— START Records for the task —

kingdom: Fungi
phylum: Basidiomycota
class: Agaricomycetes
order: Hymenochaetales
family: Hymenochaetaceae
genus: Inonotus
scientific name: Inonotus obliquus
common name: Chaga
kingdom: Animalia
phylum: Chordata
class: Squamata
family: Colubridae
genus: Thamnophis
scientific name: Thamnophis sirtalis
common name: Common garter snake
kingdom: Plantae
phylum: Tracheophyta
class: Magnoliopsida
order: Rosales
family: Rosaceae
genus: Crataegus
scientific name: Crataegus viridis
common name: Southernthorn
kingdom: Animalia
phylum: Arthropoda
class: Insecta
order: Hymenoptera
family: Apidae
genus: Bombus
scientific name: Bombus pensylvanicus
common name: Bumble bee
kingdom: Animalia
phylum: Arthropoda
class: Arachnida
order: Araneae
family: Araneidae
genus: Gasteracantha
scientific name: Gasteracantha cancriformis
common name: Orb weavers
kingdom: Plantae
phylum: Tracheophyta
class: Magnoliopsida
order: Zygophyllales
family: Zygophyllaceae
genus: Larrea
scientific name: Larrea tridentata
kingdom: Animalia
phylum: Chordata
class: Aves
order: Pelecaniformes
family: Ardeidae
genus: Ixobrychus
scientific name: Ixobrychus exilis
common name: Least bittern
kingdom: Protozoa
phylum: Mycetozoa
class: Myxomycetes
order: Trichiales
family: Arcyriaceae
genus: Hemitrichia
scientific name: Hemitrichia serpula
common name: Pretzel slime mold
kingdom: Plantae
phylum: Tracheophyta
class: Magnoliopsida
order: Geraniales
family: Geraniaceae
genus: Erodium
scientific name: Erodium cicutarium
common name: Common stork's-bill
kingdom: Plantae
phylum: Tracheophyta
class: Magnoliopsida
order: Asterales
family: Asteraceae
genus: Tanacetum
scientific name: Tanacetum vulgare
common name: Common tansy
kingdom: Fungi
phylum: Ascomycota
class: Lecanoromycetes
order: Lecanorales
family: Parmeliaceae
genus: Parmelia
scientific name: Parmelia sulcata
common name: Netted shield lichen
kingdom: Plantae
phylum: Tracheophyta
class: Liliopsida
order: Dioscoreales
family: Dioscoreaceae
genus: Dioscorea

— END Records for the task —

Exercise brief:
Arrange every line in the records above as a single numbered list, omitting any blank lines.

Full answer:
1. kingdom: Fungi
2. phylum: Basidiomycota
3. class: Agaricomycetes
4. order: Hymenochaetales
5. family: Hymenochaetaceae
6. genus: Inonotus
7. scientific name: Inonotus obliquus
8. common name: Chaga
9. kingdom: Animalia
10. phylum: Chordata
11. class: Squamata
12. family: Colubridae
13. genus: Thamnophis
14. scientific name: Thamnophis sirtalis
15. common name: Common garter snake
16. kingdom: Plantae
17. phylum: Tracheophyta
18. class: Magnoliopsida
19. order: Rosales
20. family: Rosaceae
21. genus: Crataegus
22. scientific name: Crataegus viridis
23. common name: Southernthorn
24. kingdom: Animalia
25. phylum: Arthropoda
26. class: Insecta
27. order: Hymenoptera
28. family: Apidae
29. genus: Bombus
30. scientific name: Bombus pensylvanicus
31. common name: Bumble bee
32. kingdom: Animalia
33. phylum: Arthropoda
34. class: Arachnida
35. order: Araneae
36. family: Araneidae
37. genus: Gasteracantha
38. scientific name: Gasteracantha cancriformis
39. common name: Orb weavers
40. kingdom: Plantae
41. phylum: Tracheophyta
42. class: Magnoliopsida
43. order: Zygophyllales
44. family: Zygophyllaceae
45. genus: Larrea
46. scientific name: Larrea tridentata
47. kingdom: Animalia
48. phylum: Chordata
49. class: Aves
50. order: Pelecaniformes
51. family: Ardeidae
52. genus: Ixobrychus
53. scientific name: Ixobrychus exilis
54. common name: Least bittern
55. kingdom: Protozoa
56. phylum: Mycetozoa
57. class: Myxomycetes
58. order: Trichiales
59. family: Arcyriaceae
60. genus: Hemitrichia
61. scientific name: Hemitrichia serpula
62. common name: Pretzel slime mold
63. kingdom: Plantae
64. phylum: Tracheophyta
65. class: Magnoliopsida
66. order: Geraniales
67. family: Geraniaceae
68. genus: Erodium
69. scientific name: Erodium cicutarium
70. common name: Common stork's-bill
71. kingdom: Plantae
72. phylum: Tracheophyta
73. class: Magnoliopsida
74. order: Asterales
75. family: Asteraceae
76. genus: Tanacetum
77. scientific name: Tanacetum vulgare
78. common name: Common tansy
79. kingdom: Fungi
80. phylum: Ascomycota
81. class: Lecanoromycetes
82. order: Lecanorales
83. family: Parmeliaceae
84. genus: Parmelia
85. scientific name: Parmelia sulcata
86. common name: Netted shield lichen
87. kingdom: Plantae
88. phylum: Tracheophyta
89. class: Liliopsida
90. order: Dioscoreales
91. family: Dioscoreaceae
92. genus: Dioscorea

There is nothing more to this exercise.